More information to come. In case of emergency, call 9-1-1.
Water Safety Tips
When cooling off in pools and other bodies of water, be water-wise. Drowning is fast and silent. No one is drown-proof, but drowning is preventable. Prevent drowning-related incidents and learn water safety tips.
- Provide active and constant supervision of children in the water and be a water watcher. Put away phones and other distractions around water. Focus on swimming safety. When in any type of water, toddlers and infants should be no more than arm’s length away from their parent or caregiver at all times.
- Teach children to swim and learn to swim yourself. Five essential water safety skills include being able to:
- Step or jump into water over one’s head and return to the surface.
- Tread water for one minute.
- Turn around in a full circle and find an exit from the pool.
- Swim 25 yards to exit the water.
- Be able to exit the water. If in a pool, exit without using the ladder.
- Children should always wear a U.S. Coast Guard-approved life jacket when on a boat, around open bodies of water and around docks. The life jacket should fit snugly and should not be able to be lifted above the ears.
- Learn CPR and basic water rescue skills so you are prepared in case of an emergency.
- Teach children to ask permission to go near water. Teach children to stay away from pool and spa drains.
- Practice pool safety. Use physical barriers to prevent children from accessing any source of water. Set alarms on pools and doors/windows leading to pools.

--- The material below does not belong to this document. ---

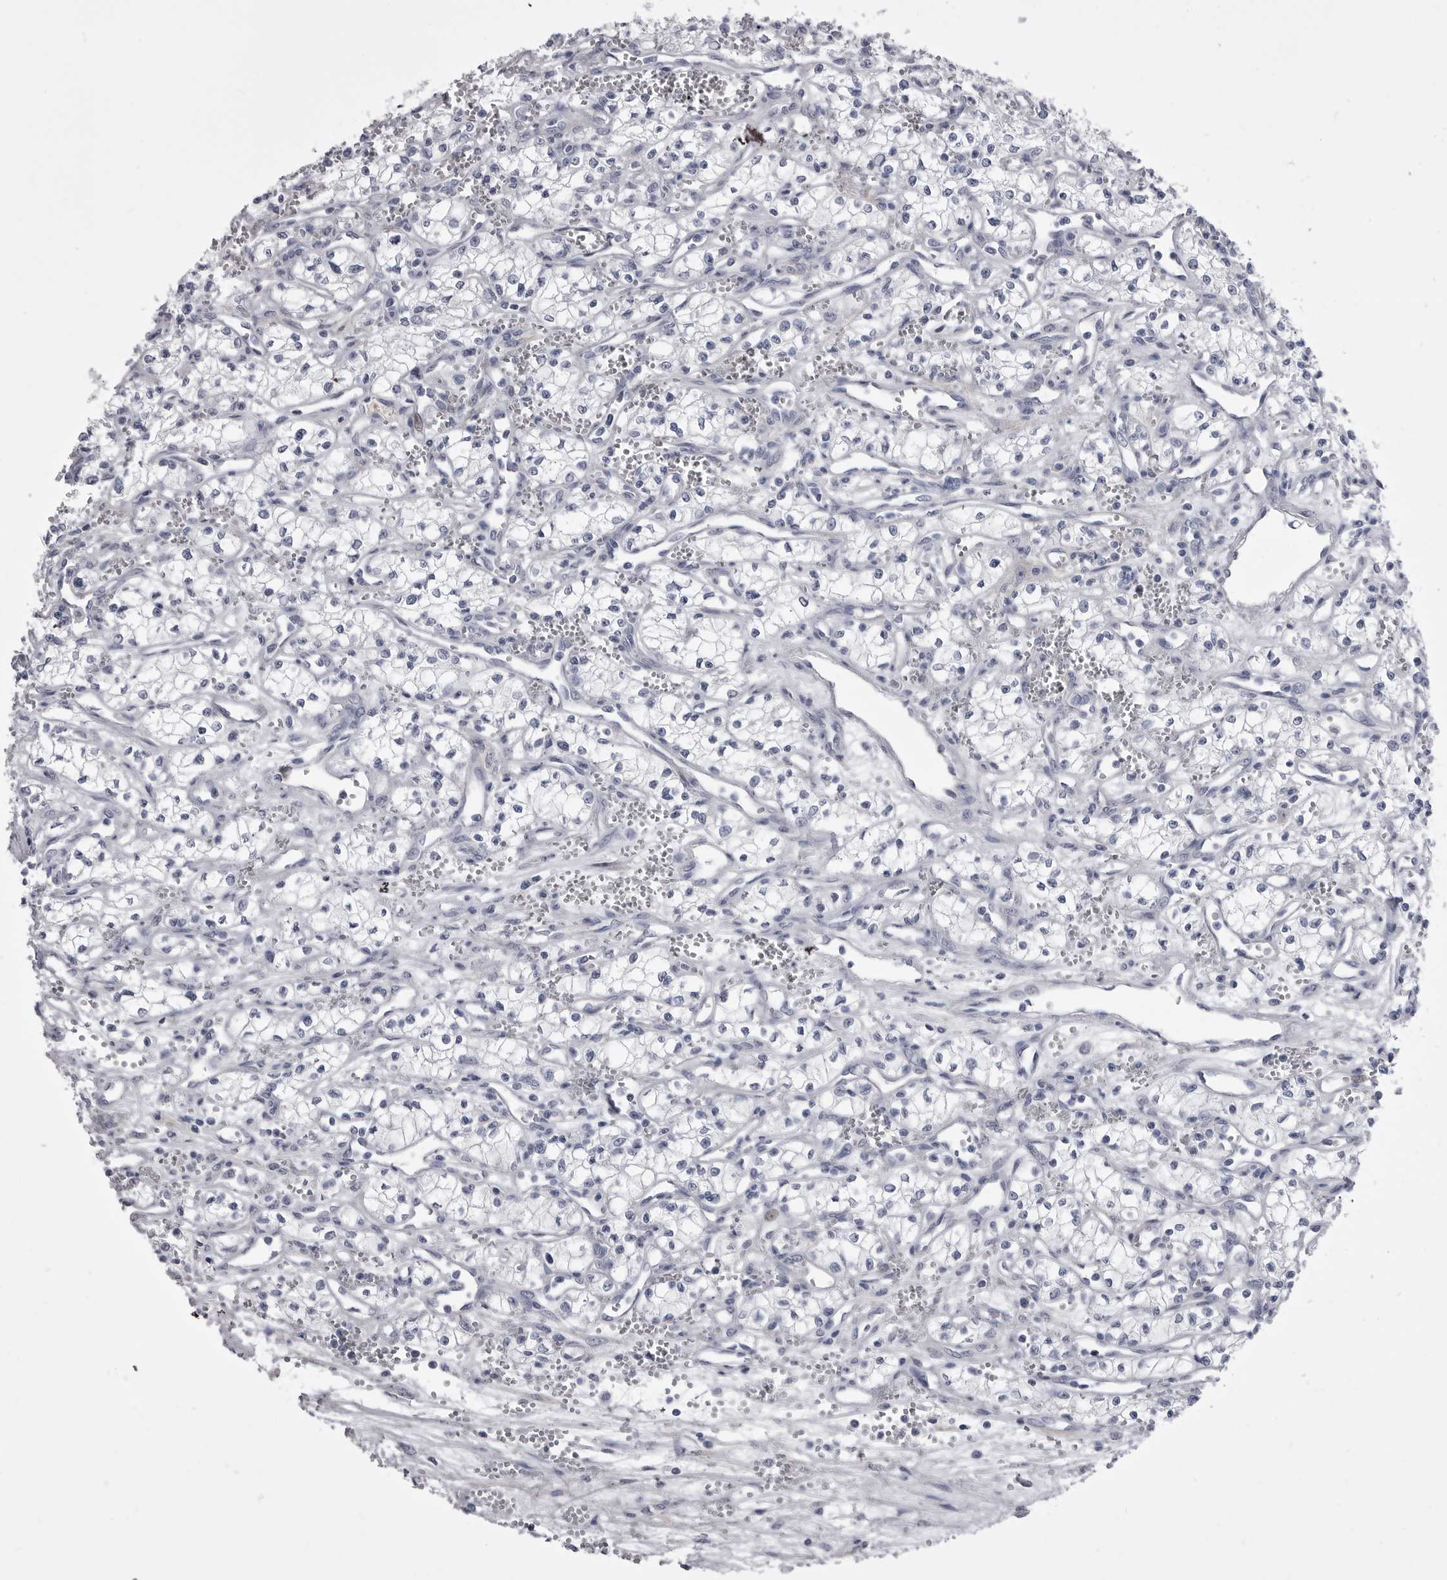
{"staining": {"intensity": "negative", "quantity": "none", "location": "none"}, "tissue": "renal cancer", "cell_type": "Tumor cells", "image_type": "cancer", "snomed": [{"axis": "morphology", "description": "Adenocarcinoma, NOS"}, {"axis": "topography", "description": "Kidney"}], "caption": "The image exhibits no significant staining in tumor cells of renal cancer (adenocarcinoma).", "gene": "ANK2", "patient": {"sex": "male", "age": 59}}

- Make sure children stay away from water hazards in your community such as garden ponds, creeks and streams, wells and cisterns, and other bodies of water.
- Teach kids that swimming in open water is different than swimming in a pool. Limited visibility, sudden drop-offs, uneven surfaces, currents and undertow can be dangerous.
- Do not use foam or air-filled toys, (e.g. floaties, water wings, inner tubes, noodles), in place of a U.S. Coast Guard approved life jacket.
- Empty tubs, buckets and kiddie pools immediately after use. This also helps minimize mosquitoes.
- Watch for signs of water injury even when the swimming is over.
- Never leave a young child unattended in a bathtub. Do not trust a child's life to another child or to aids that help a child sit upright in a tub.
- Use safety locks on toilets and keep bathroom doors closed and toilet-bowl covers down when small children are in the home.